The relevant sections of the Internal Revenue Code of 1954 provide as follows:
"§ 165. Losses.
"(a) General Rule. — There shall be allowed as a deduction any loss sustained during the taxable year and not compensated for by insurance or otherwise.
"(b) Amount of Deduction. — For purposes of subsection (a), the basis for determining the amount of the deduction for any loss shall be the adjusted basis provided in section 1011 for determining the loss from the sale or other disposition of property.
"(c) Limitation on Losses of Individuals. — In the case of an individual, the deduction under subsection (a) shall be limited to —
* * * * * *
"(3) losses of property not connected with a trade or business, if such losses arise from fire, storm, shipwreck, or other casualty, or from theft. No loss described in this paragraph shall be allowed if, at the time of filing the return, such loss has been claimed for estate tax purposes in the estate tax return.
* * * * * *
"§ 1011. Adjusted basis for determining gain or loss.
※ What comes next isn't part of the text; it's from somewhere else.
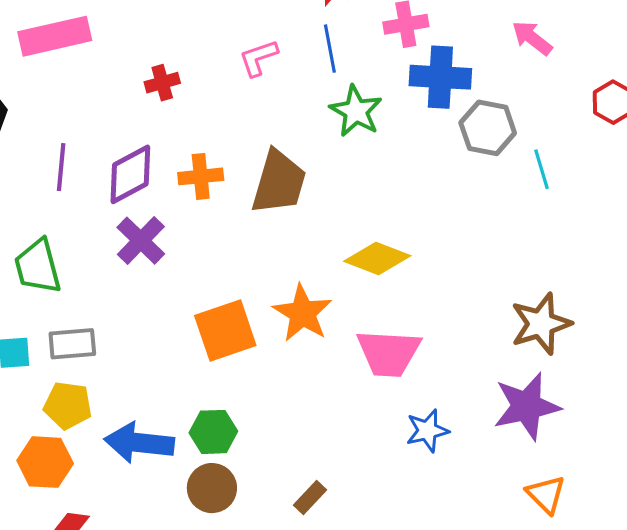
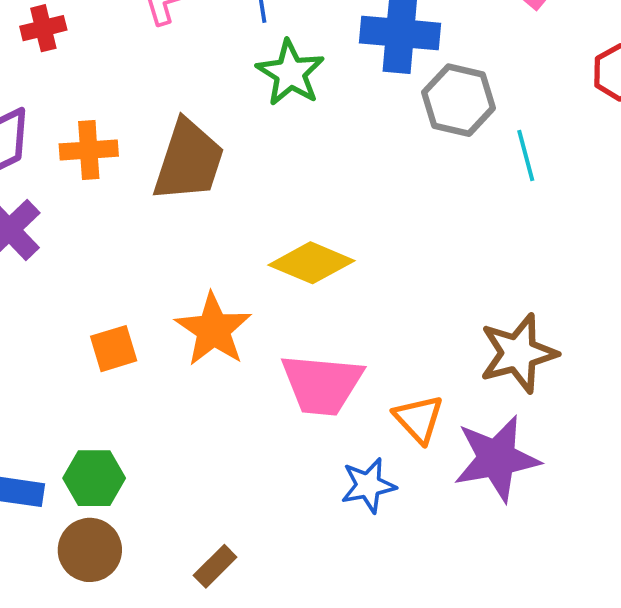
orange square: (225, 330) -> (114, 349), size x0.6
orange triangle: (546, 494) -> (419, 419), moved

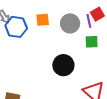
"The adjusted basis for determining the gain or loss from the sale or other disposition of property, whenever acquired, shall be the basis (determined under section 1012 * * *) * * *, adjusted as provided in section 1016.
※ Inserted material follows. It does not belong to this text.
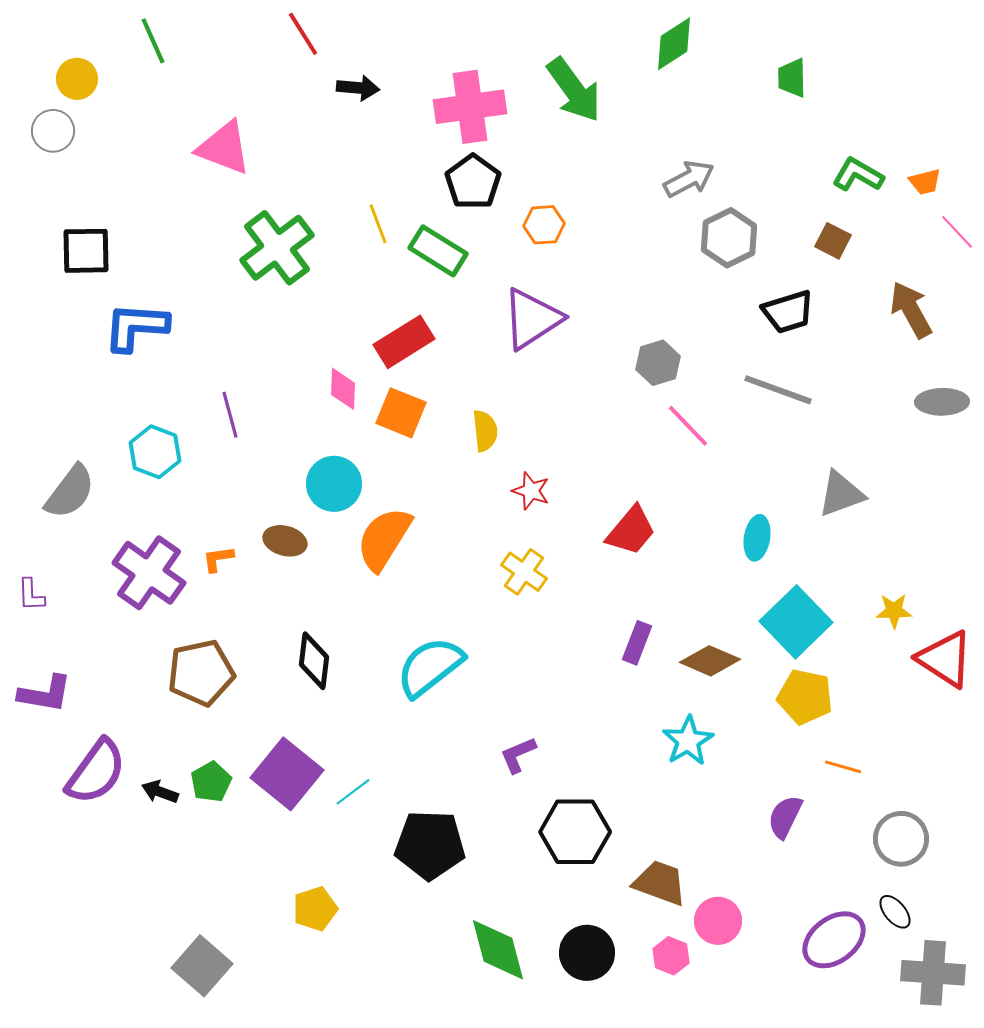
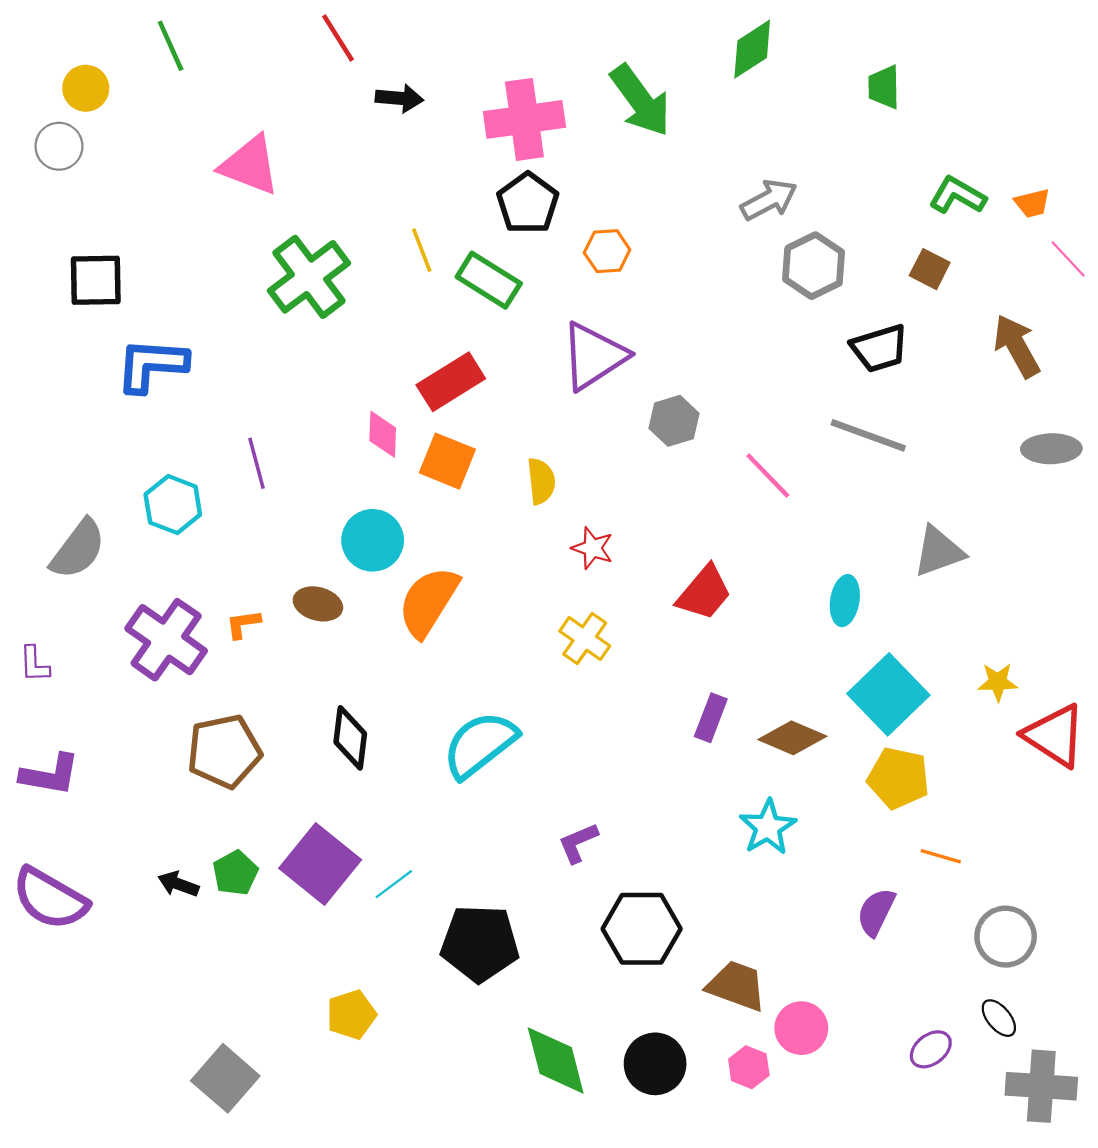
gray hexagon: (658, 363) -> (674, 421), moved
purple semicircle: (96, 772) -> (50, 899), moved, turned 84
purple ellipse: (834, 940) -> (931, 1049), size x0.6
"§ 1012. Basis of property-cost.
"The basis of property shall be the cost of such property, except as otherwise provided * * *.
"§ 1016. Adjustments to basis.
"(a) General Rule. — Proper adjustment in respect to the property shall in all cases be made —
"(1) for expenditures, receipts, losses, or other items, properly chargeable to capital account, * * *
* * * * * *
"(2) in respect of any period since February 28, 1913, for exhaustion, wear and tear, obsolescence, amortization, and depletion, to the extent of the amount —
"(A) allowed as deductions in computing taxable income under this subtitle or prior income tax laws, and
"(B) resulting (by reason of the deductions so allowed) in a reduction for any taxable year of the taxpayer's taxes under this subtitle (other than chapter 2, relating to tax on self-employment income), or prior income, war-profits, or excess-profits tax laws,
but not less than the amount allowable under this subtitle or prior income tax laws. * * *"
* * * * * *
Senator Sam J. Ervin, Jr., introduced a bill relating to timber losses on January 28, 1970. It was read twice and referred to the Committee on Finance. The bill reads as follows:
"To amend the Internal Revenue Code of 1954 with respect to the amount of deduction allowable for casualty losses to timber.
"Be it enacted by the Senate and House of Representatives of the United States of America in Congress assembled, That (a) section 165(b) of the Internal Revenue Code of 1954 (relating to amount of deduction for losses) is amended by adding at the end thereof the following new sentence: `In the case of a loss sustained with respect to timber, arising from fire, storm, or other casualty, the amount of the deduction for such loss shall not be less than the amount by which the fair market value of the timber immediately before the casualty exceeds the fair market value of the timber immediately after the casualty.'.
"(b) The amendment made by subsection (a) shall apply to taxable years ending after the date of the enactment of this Act."
S. 3349, 91st Cong., 2d Sess. (1970).